Award Winners
Robert H. Winner Memorial Award - 2006
Daneen Wardrop
FROM CYCLORAMA
Cyclorama of the Battle of Gettysburg, Southwest Panel, Paul Philippoteaux, 1883"When one reaches the platform from which the cyclorama is shown . . . he suddenly finds himself upon a high hill, with a stretch of forty miles of country all around him and everywhere within range of his vision, on the hills, in the valleys, in the woods, on the open fields, in ditches and behind stone walls, and in shot-shattered shanties he beholds the soldiers of the blue and gray engaged in the awful struggle . . ."—The Sunday Herald, Dec. 21, 1884
When we hold each other we might know where we're going.

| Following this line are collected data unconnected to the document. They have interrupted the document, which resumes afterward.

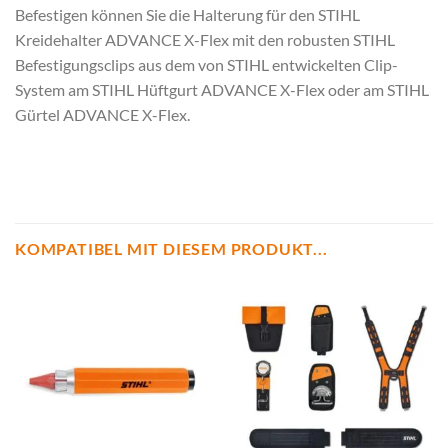
Befestigen können Sie die Halterung für den STIHL
Kreidehalter ADVANCE X-Flex mit den robusten STIHL
Befestigungsclips aus dem von STIHL entwickelten Clip-
System am STIHL Hüftgurt ADVANCE X-Flex oder am STIHL
Gürtel ADVANCE X-Flex.
KOMPATIBEL MIT DIESEM PRODUKT...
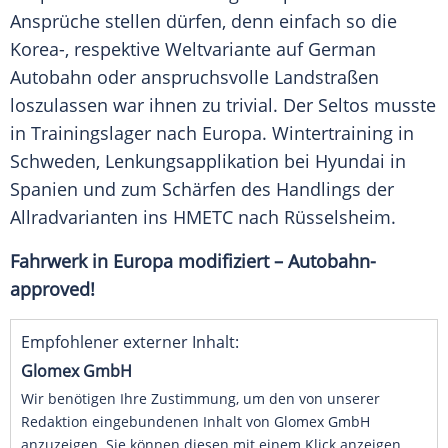
Ansprüche stellen dürfen, denn einfach so die
Korea-, respektive Weltvariante auf German
Autobahn oder anspruchsvolle Landstraßen
loszulassen war ihnen zu trivial. Der Seltos musste
in Trainingslager nach Europa. Wintertraining in
Schweden, Lenkungsapplikation bei Hyundai in
Spanien und zum Schärfen des Handlings der
Allradvarianten ins HMETC nach Rüsselsheim.
Fahrwerk in Europa modifiziert – Autobahn-
approved!
Empfohlener externer Inhalt:
Glomex GmbH
Wir benötigen Ihre Zustimmung, um den von unserer
Redaktion eingebundenen Inhalt von Glomex GmbH
anzuzeigen. Sie können diesen mit einem Klick anzeigen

My brother Robert Bird with his bandaged arm, me with wrapped
thigh
leaning on him, leaning too on the crutch
that is a sword, smoke crowning us.
Blood doesn't run
under these tons of paint
but thumbs us under its weight,
and we stay in the panel. Better than some
panels lost in attics, moldy with blue,
or panels the Shoshone cut up to sew into tents—
they can see a battle again every day
as they bead capes and scrape elk hides—
horses ride behind their sleep.
My brother Robert and I, lucky,
alive, to lean on each other. Mustered the same day.
But none of the rest of our buddies are here—behind us
everyone still fights, but we're already bandaged. Pickett's on a
horse
he never rode, in a charge I never saw, a battle I never fought.
The horse corpses we shuffle past, the partial orbs of wagon
wheels.
We look and see the attack in the circle and around us
the circle looks and the attack is long and we
go round again.
On a platform in the middle a girl stands,
lips slack and eyes intent. Not
to cry. To try to take it in
and still be herself,
which of course she can't.
To the side of her, two returning soldiers weep,
and a mother tends the railing for balance.
Emerging from the oil, in front,
a blasted tree, part of a broken fence, clods of earth.
They know they could walk in and not bleed,
like us. They know that paint sways in the panels.
Know a million cries stitch us here.
They work hard not to betray us.
No matter where you look
the eye cannot but be filled with this.
Jean Valentine on Daneen Wardrop
Daneen Wardrop's Cyclorama is a sequence of poems about our Civil War, a long poem I could not take my eyes off.
Wardrop writes in an odd, moving, unique voice—that is, it is her own voice in the voices of black and white women, slave and free, the voices of soldiers, nurses and spies, in the voice of a child, in the voices of men soldiers, and of soldiers long ago painted in the Cyclorama. She draws from memoirs of the time as well as newspapers, Currier & Ives prints, the Cyclorama itself, and other sources who were witnesses of our family war.
This poet has made a work of suffering and beauty, which in its craft and in its huge heart does justice to Robert H. Winner and his Memorial Award.